There's no need to read Jared Diamond to consider that "diseases" are one of the main reasons behind the history and evolution of humankind: the main example could be the encounter between Indo-European populations and Native Americans. "Pandemics" like the Black Death in the 1300s killed a third of the continent's population in Europe alone and in just five years; the Spanish flu between 1918 and 1920 killed tens of millions of people worldwide. Those of my generation grew up with the paranoia of AIDS. Then there were mad cow disease, avian flu, SARS, swine flu... But beyond the dramatic or "paranoid" aspects, the subject is even fascinating: our biological system is a true ecosystem where organic alterations result in genetic mutations transmitted hereditarily with peculiar characteristics depending on the cases. Personally (but this is just an example), I suffer from "thalassemia minor" or also known as "Mediterranean anemia": a hereditary blood disease that (in short) can lead to clinical conditions with (unfortunately) even severe variable outcomes. A genetic mutation widespread among Mediterranean peoples as a degree of protection against malaria, and is practically defined as "selective survival advantage."

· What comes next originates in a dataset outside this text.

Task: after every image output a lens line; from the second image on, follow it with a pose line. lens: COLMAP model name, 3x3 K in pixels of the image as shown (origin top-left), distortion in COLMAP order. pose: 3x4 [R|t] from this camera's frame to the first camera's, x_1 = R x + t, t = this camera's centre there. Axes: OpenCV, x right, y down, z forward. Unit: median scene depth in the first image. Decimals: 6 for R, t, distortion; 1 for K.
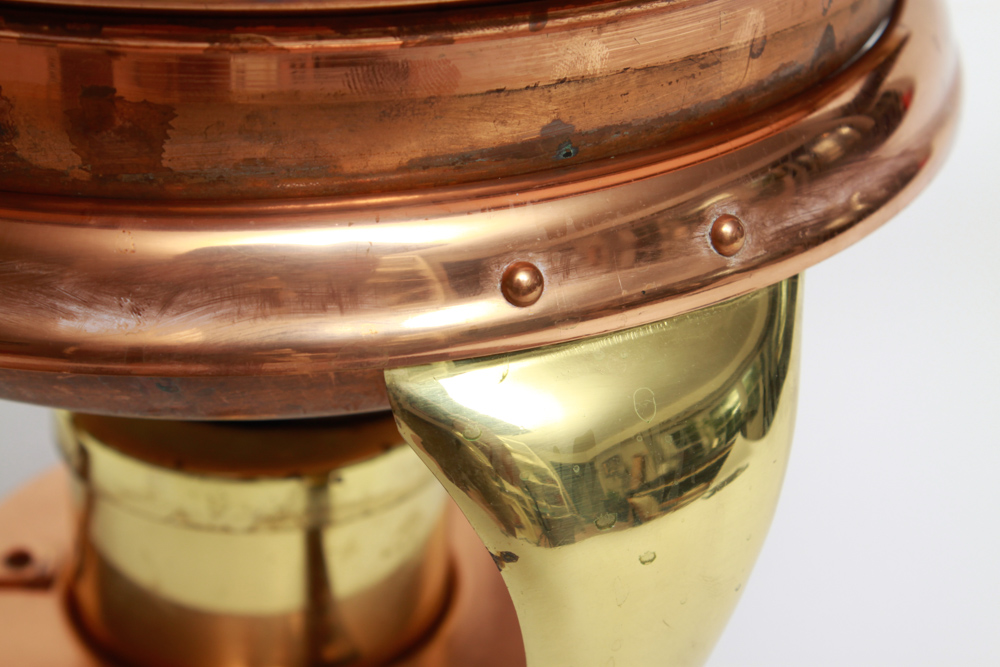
lens RADIAL K [[2344.4, 0, 500.0], [0, 2344.4, 333.5], [0, 0, 1]] dist [0.045707, 0.403004]
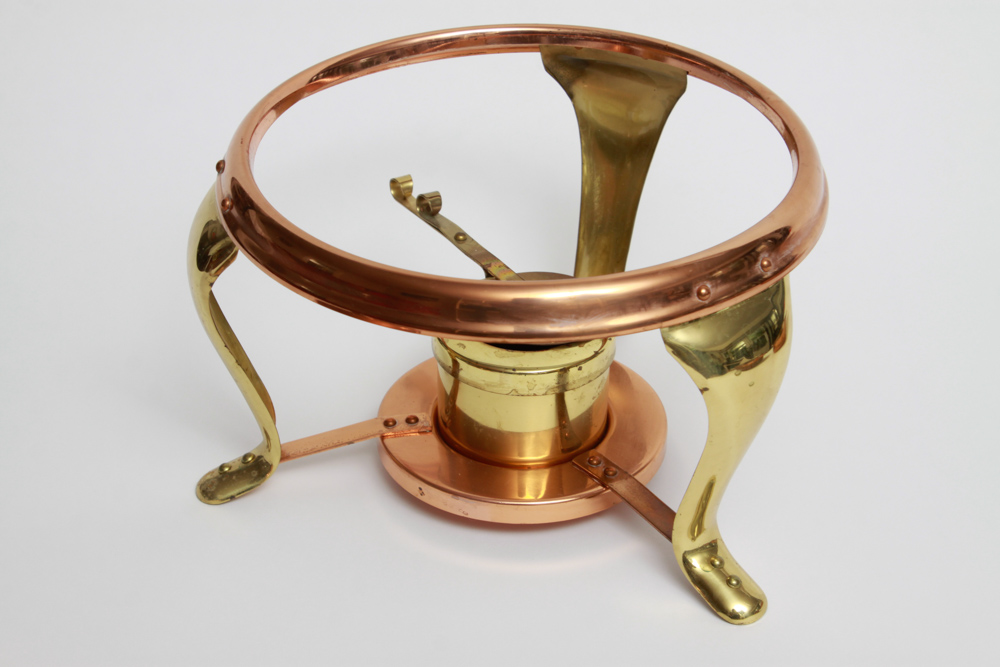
lens RADIAL K [[2362.4, 0, 500.0], [0, 2362.4, 333.5], [0, 0, 1]] dist [0.080153, 0.223101]
pose [[0.985086, -0.111452, 0.131087, -0.586233], [0.102946, 0.992222, 0.069986, -0.189386], [-0.137868, -0.055448, 0.988897, -1.714226]]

Essentially, all this is connected to the only topic of interest in "World War Z," a 2013 film directed by Marc Forster and based on a 2016 epistolary novel by Max Brooks. The film focuses on the events of Gerry Lane (Brad Pitt), a United Nations investigator who, following the global spread of a pandemic that turns humans into zombies, searches for a remedy to the epidemic and in particular for what is considered the "patient zero" (I suggest on the same topic, but without horrific deviations, the film "Contagion" by Steven Soderbergh). His research results in vain, but his intuition based on the fact that zombies, who are at all effects subjects infected by a virus, refuse to attack subjects suffering from another type of viral disease, eventually proves to be the solution to the international crisis.

For the rest, "World War Z" offers no points of interest: the "zombie" element (furthermore, lacking the "splatter" that gives meaning to their existence) places the film in an ambiguous intermediate position between horror and apocalyptic science fiction. Even the scenes that should be more impressive, like the "human pyramid" at the gates of Jerusalem, leave the viewer indifferent. Except for two or three "images": 1. The renegade CIA agent narrating how the North Koreans "solved" the epidemic in a few hours by extracting the teeth of the entire population; 2. The protagonist's reaction to the building of the walls around Jerusalem: "Doesn't surprise me: they've been building walls for two thousand years"; 3. The suggestive and unsettling theory of the Mossad's tenth man: "If nine of us read an information and reach the same conclusion, it's the duty of the tenth man to dissent. No matter how improbable it might seem, the tenth man must investigate with the presumption that the other nine are wrong."